You are spot on on the paper that I referenced. As you can see in 4.3 which is in page 3, the paper mentioned two algorithms for sentence selection. These are Summation-Based Selection and Density-Based Selection. Which is SBS and DBS respectively.
What made you pick this representation in particular?
I'm kind of curious what different kinds of algorithms you might have looked at.
Summarizing only blogs posts seems a bit limiting to me. (Btw, I'm not trying to be negative, congrats on your success! texteaser looks great!)
I implemented a custom version (mainly changed the scoring scheme to include TF/IDF of words for initialized scoring) of TextRank and loved it.
The main thing I liked about it was how general it was. Words are nodes and sentences are vertices.
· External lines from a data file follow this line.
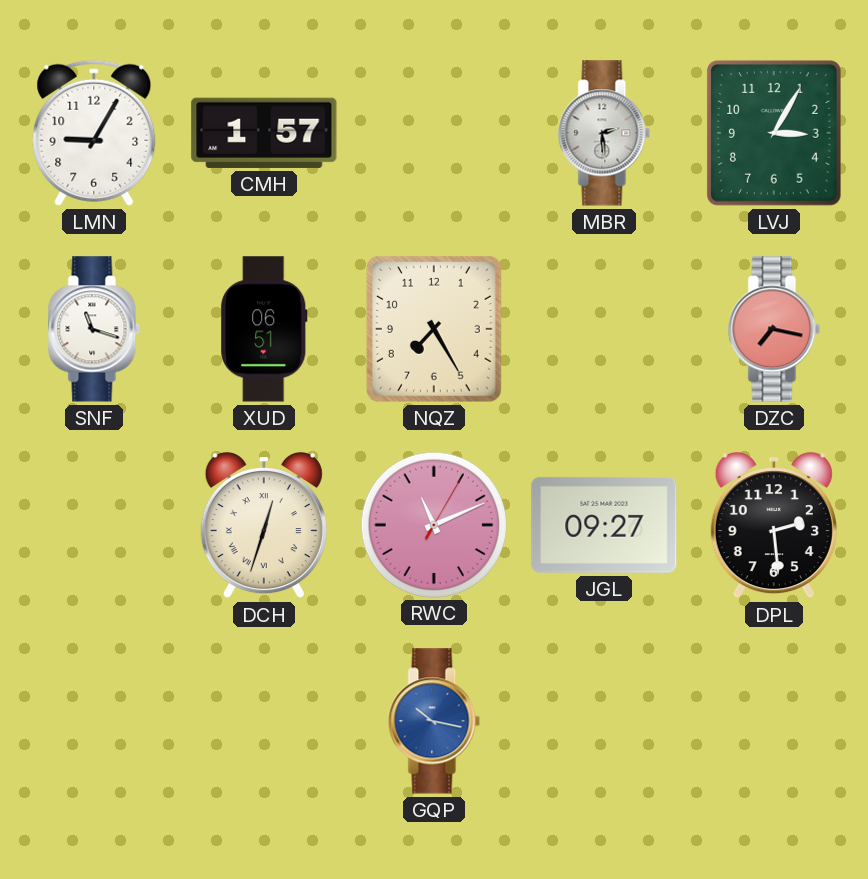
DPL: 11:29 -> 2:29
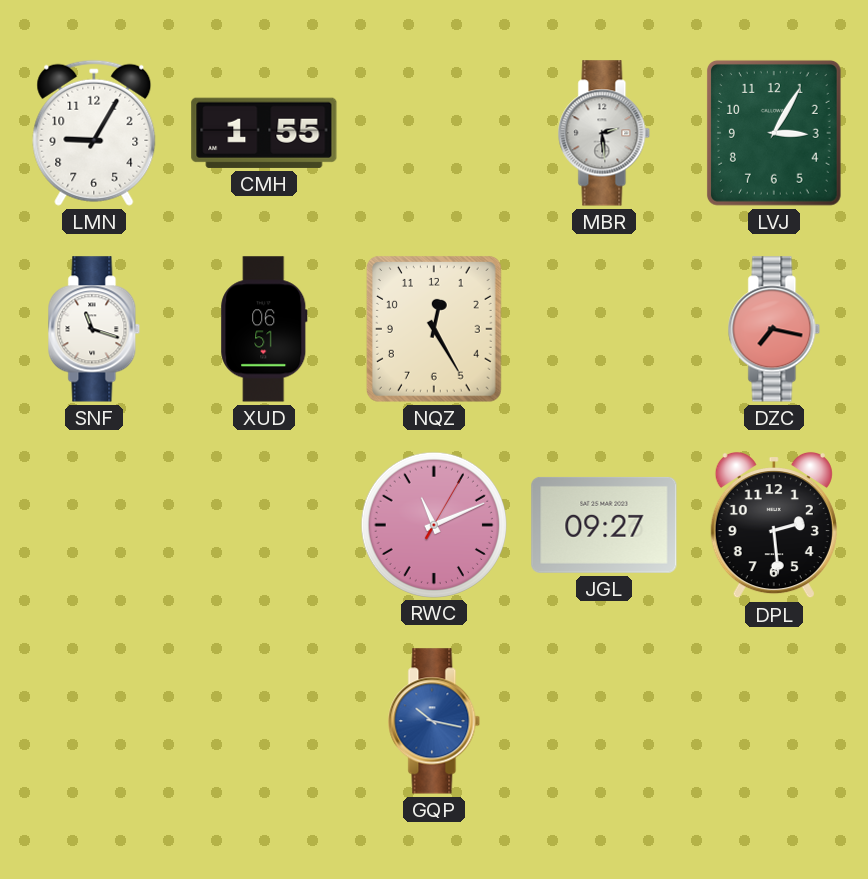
CMH: 1:57 -> 1:55
NQZ: 7:25 -> 12:25
DCH: 12:33 -> none
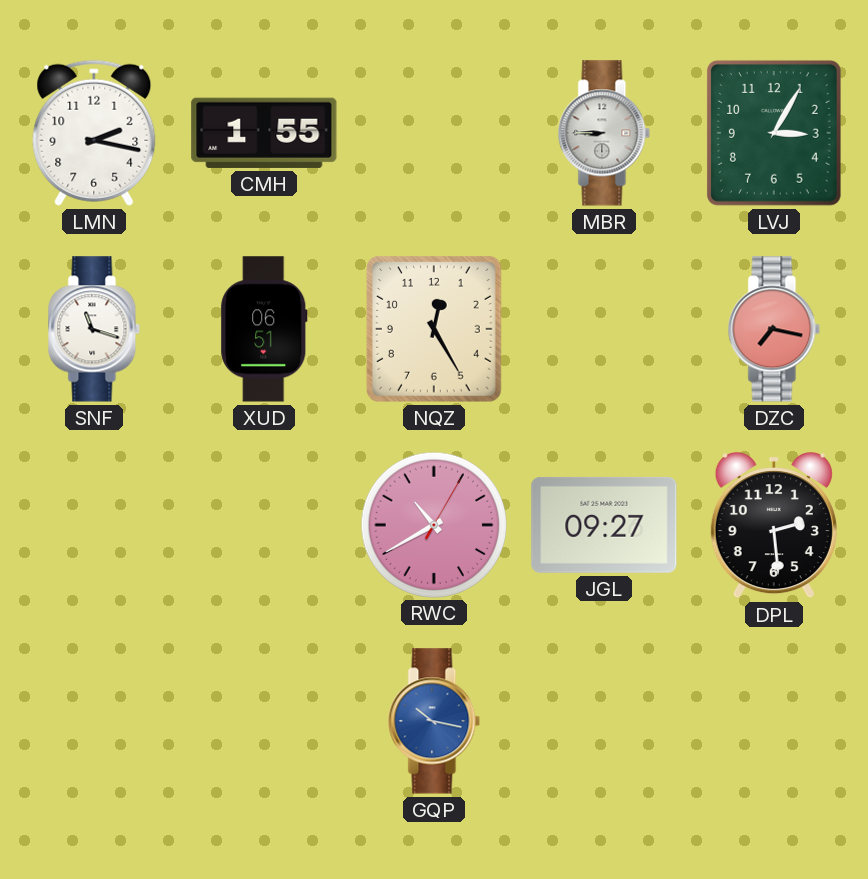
LMN: 9:05 -> 2:17
MBR: 2:29 -> 8:45
RWC: 11:11 -> 10:40
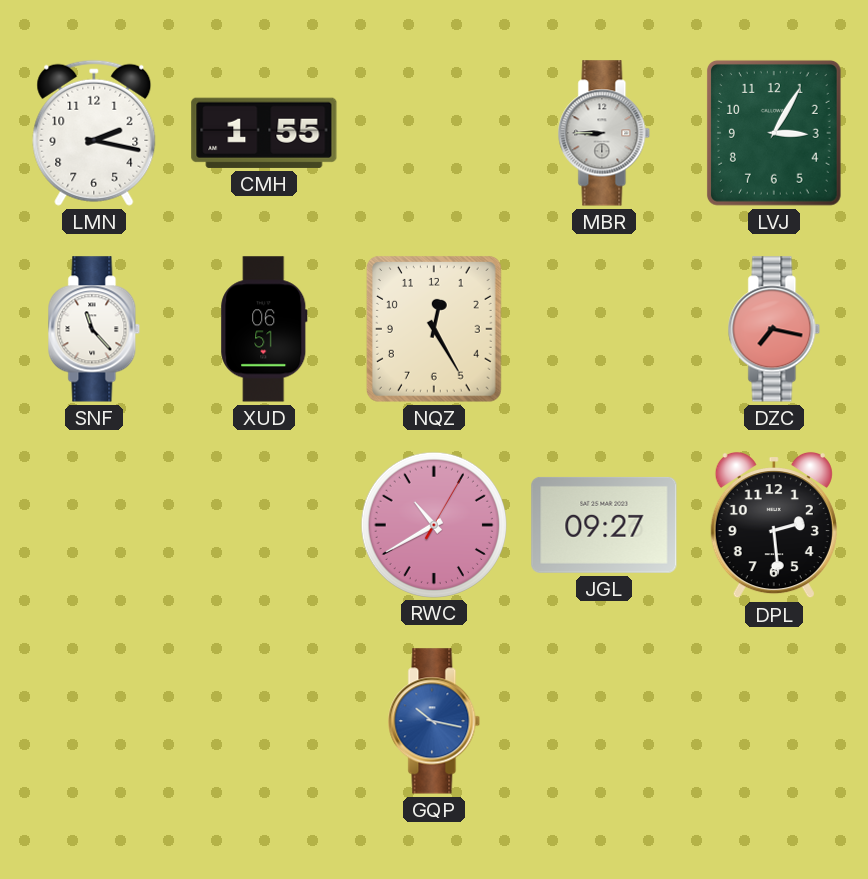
SNF: 11:18 -> 11:23
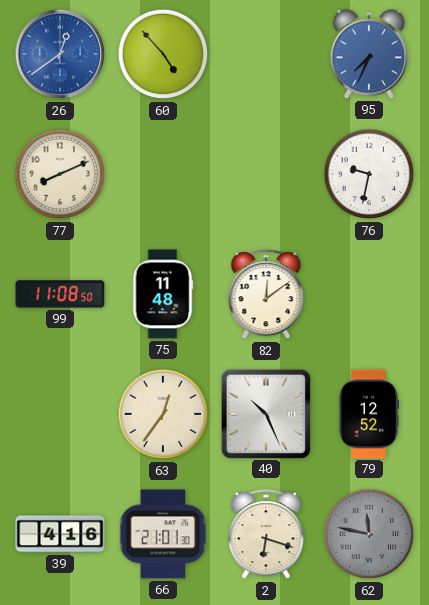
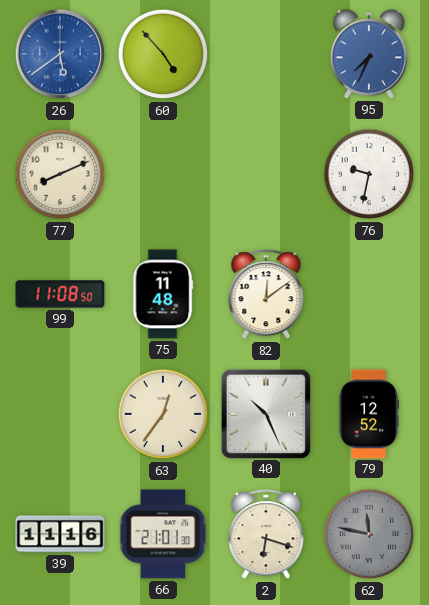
26: 12:39 -> 5:39
39: 4:16 -> 11:16
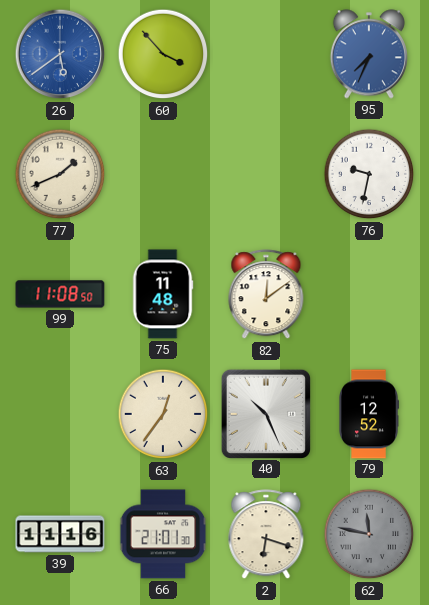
60: 4:53 -> 3:53
77: 8:11 -> 1:41
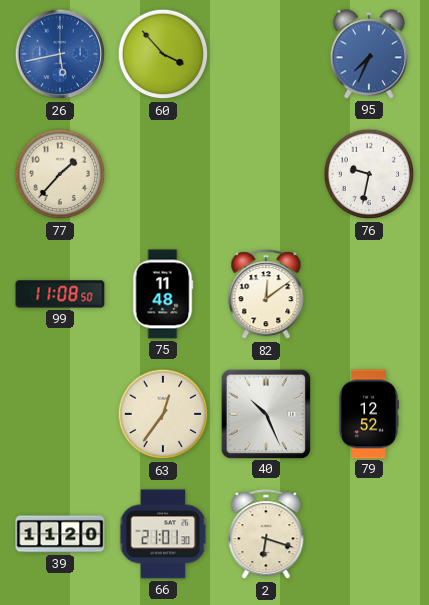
26: 5:39 -> 5:43
77: 1:41 -> 1:37
39: 11:16 -> 11:20
62: 11:47 -> none
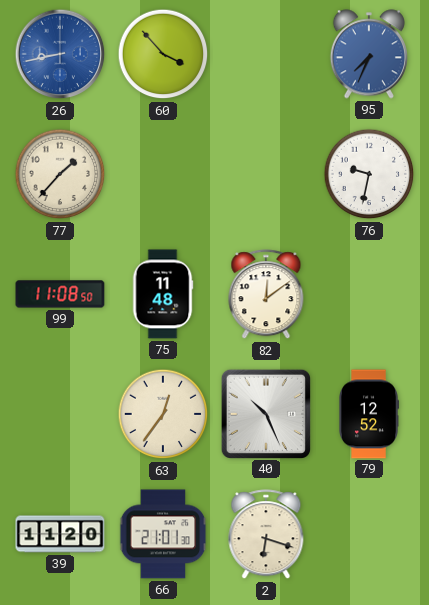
26: 5:43 -> 8:43
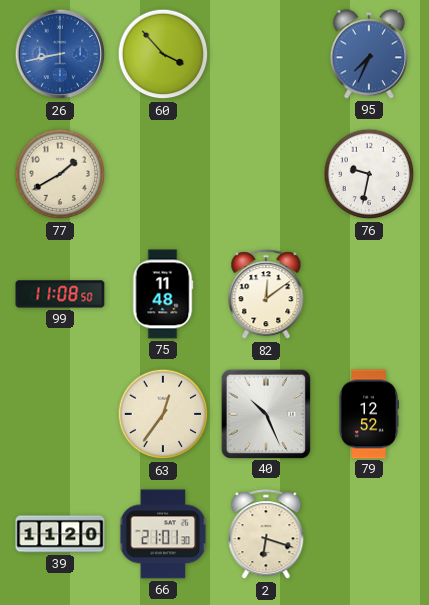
77: 1:37 -> 1:40
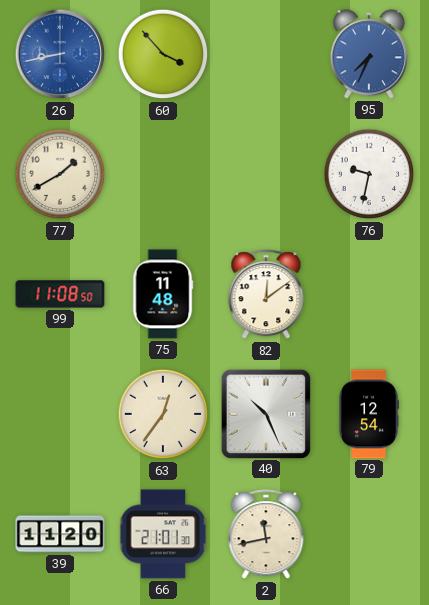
79: 12:52 -> 12:54
2: 6:18 -> 11:43
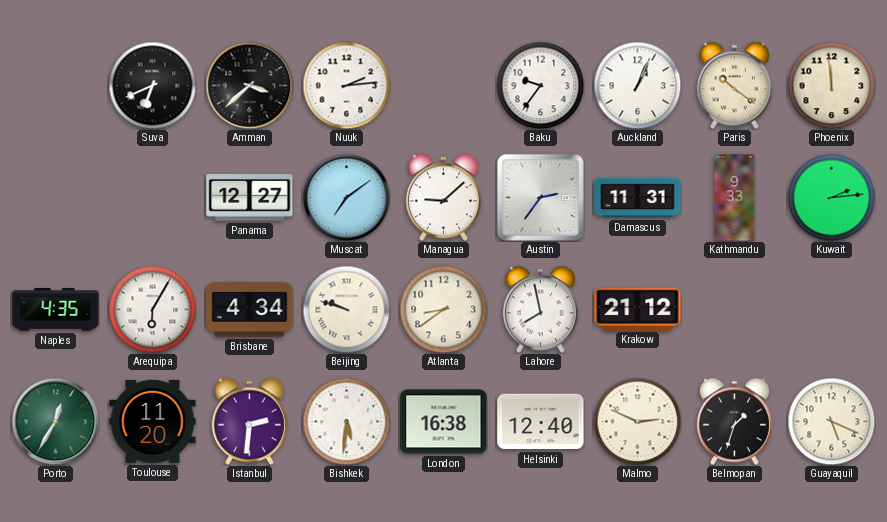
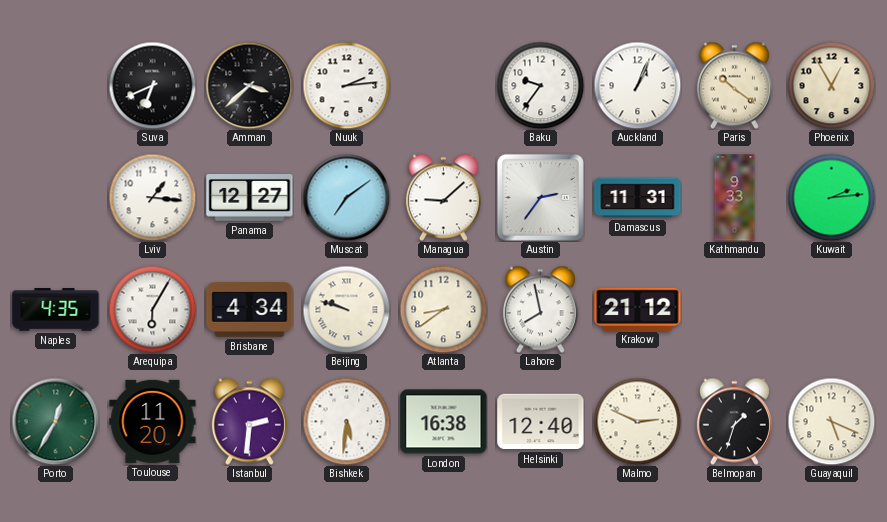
Phoenix: 11:59 -> 12:55
Lviv: none -> 1:16
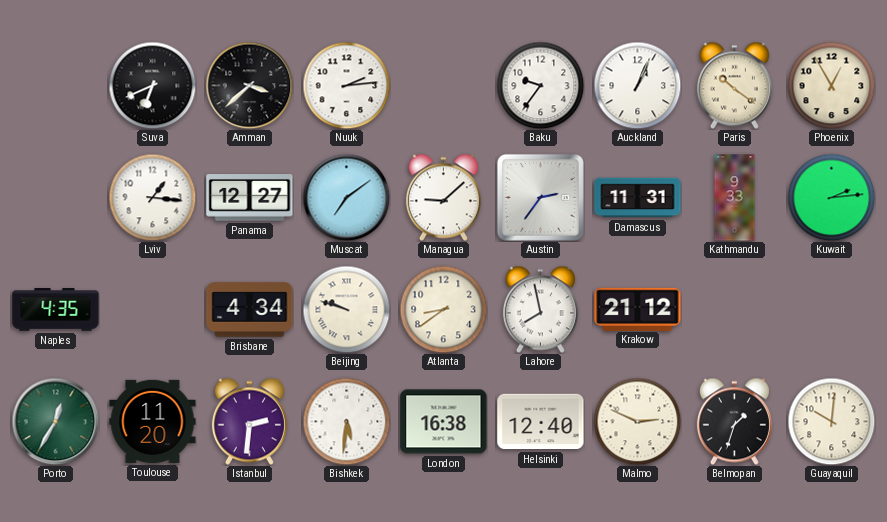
Arequipa: 6:05 -> none
Guayaquil: 5:19 -> 10:01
Then you basically use pagerank to rank the sentences according the graph representation.
Hi, I focus on blog posts because I don't want it to be broad. This was because TextTeaser is my research for my graduate studies. And having a broader research means harder to accomplish. But it doesn't mean it can't be used to other type of text. It can still be used. It's just optimized for news.
I'm a little bit familiar with TextRank because I stumbled upon it when I'm doing my research. I also read several algorithms but forgot what they are called.
Ahh very cool! Thank you for the insight. I could see where that would be applicable then. Using comments as features is a very neat concept.
News is the most broadly applicable use for this so leveraging that isn't a bad thing. There's always a trade off of broad applicability vs overfitting for a particular case to get better results.